Find the smallest prime palindrome greater than or equal to N.
Recall that a number is prime if it's only divisors are 1 and itself, and it is greater than 1.
For example, 2,3,5,7,11 and 13 are primes.
Recall that a number is a palindrome if it reads the same from left to right as it does from right to left.
For example, 12321 is a palindrome.

• 對偶數位的palindrome，一定能夠被11整除，除了11本身以外，都不是prime。所以只考慮奇數位的palindrome。
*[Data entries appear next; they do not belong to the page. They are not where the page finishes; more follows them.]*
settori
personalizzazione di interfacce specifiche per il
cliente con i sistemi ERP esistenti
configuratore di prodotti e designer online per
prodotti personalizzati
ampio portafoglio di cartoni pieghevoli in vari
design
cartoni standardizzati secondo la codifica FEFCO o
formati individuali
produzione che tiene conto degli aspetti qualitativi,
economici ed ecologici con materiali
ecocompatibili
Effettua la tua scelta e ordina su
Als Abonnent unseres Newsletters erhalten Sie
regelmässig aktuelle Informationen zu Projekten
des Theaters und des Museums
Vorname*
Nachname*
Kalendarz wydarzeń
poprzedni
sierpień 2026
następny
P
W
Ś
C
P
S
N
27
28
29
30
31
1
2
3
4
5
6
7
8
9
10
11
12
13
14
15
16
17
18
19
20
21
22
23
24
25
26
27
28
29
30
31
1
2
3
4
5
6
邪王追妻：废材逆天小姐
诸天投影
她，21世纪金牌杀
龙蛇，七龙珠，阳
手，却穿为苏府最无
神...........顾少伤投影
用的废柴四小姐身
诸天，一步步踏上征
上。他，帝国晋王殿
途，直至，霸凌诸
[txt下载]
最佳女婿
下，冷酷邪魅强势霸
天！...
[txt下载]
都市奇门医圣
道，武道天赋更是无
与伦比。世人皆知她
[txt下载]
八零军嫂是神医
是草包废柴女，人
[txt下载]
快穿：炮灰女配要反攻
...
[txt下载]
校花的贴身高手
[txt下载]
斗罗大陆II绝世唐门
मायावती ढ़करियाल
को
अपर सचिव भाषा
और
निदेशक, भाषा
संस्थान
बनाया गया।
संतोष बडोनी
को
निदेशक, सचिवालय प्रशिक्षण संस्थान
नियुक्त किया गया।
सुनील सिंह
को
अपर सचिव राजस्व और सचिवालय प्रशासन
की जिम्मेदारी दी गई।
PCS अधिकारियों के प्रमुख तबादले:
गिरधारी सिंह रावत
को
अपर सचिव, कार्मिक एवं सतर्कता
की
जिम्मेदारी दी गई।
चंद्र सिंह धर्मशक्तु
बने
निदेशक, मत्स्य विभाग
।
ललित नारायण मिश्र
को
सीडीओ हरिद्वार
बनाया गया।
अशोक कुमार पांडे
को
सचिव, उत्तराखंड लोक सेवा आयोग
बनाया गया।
滿足條件的兩位數且是prime的palindrome只有11，接下去考慮三位數，五位數，etc
• 生成所有奇數位的palindrome，如果它比N大且是prime，返回

class Solution {
    public int primePalindrome(int N) {
        if (N >= 8 && N <= 11) return 11;
        for (int i=1; i<100000; i++) {
            String x = Integer.toString(i);
            String y = new StringBuilder(x).reverse().toString().substring(1);
            int out = Integer.parseInt(x + y);
            if (out >= N && isPrime(out)) return out;
        }
        return -1;
    }
    public boolean isPrime(int x) {
        if (x < 2 || x % 2 == 0) return x == 2;
        for (int i = 3; i * i <= x; i += 2)
            if (x % i == 0) return false;
        return true;
    }
}

276 Palindrome Permutation II

• Sort the array "int[] nums" to make sure we can skip the same value.
• When a number has the same value with its previous, we can use this number only if his previous is used

private void backtracking(List<String> res, String path, String base, boolean[] used, String mid) {
    if (path.length() == base.length()) {
        String toAdd = path + mid + new StringBuilder(path).reverse().toString();
        res.add(toAdd);
    }
    for (int i=0; i<base.length(); i++) {
        if (used[i]) continue;
        if (i > 0 && base.charAt(i) == base.charAt(i-1) && !used[i-1]) continue;
        used[i] = true;
        path += Character.toString(base.charAt(i));
        backtracking(res, path, base, used, mid);
        used[i] = false;
        path = path.substring(0, path.length() - 1);
    }
}

131 Palindrome Partitioning

Given a string s, partition s such that every substring of the partition is a palindrome.
Return all possible palindrome partitioning of s.

Example:
Input: "aab"
Output:
[
["aa","b"],
["a","a","b"]
]

• DP + DFS
• Use a 2d array to keep track of any string we have scanned so far, with an addition pair, we can determine whether it's palindrome or not by justing looking at that pair, which is this line if(s.charAt(i) == s.charAt(j) && (i - j <= 2 || dp[j+1][i-1]))
  . This way, the 2d array dp contains the possible palindrome partition among all.
• O(n^2)把整個string掃一遍，用簡單的backtracking找到滿足條件的解

class Solution {
    public List<List<String>> partition(String s) {
        List<List<String>> res = new ArrayList<>();
        boolean[][] dp = new boolean[s.length()][s.length()];
        /* dp[i][j] records whether s[j:i+1] is a palindrome*/
        for (int i=0; i<s.length(); i++) {
            for (int j=0; j<=i; j++) {
                if (s.charAt(i) == s.charAt(j) && (i - j <= 2 || dp[i-1][j+1])) dp[i][j] = true;
            }
        }
        backtracking(res, dp, new ArrayList<String>(), s, 0);
        return res;
    }
    private void backtracking(List<List<String>> res, boolean[][] dp, List<String> path, String s, int index) {
        if (index == s.length()) {
            res.add(new ArrayList<String>(path));
            return;
        }
        for (int i=index; i<s.length(); i++) {
            if (dp[i][index]) {
                path.add(s.substring(index, i+1));
                backtracking(res, dp, path, s, i+1);
                path.remove(path.size() - 1);
            }
        }
    }
}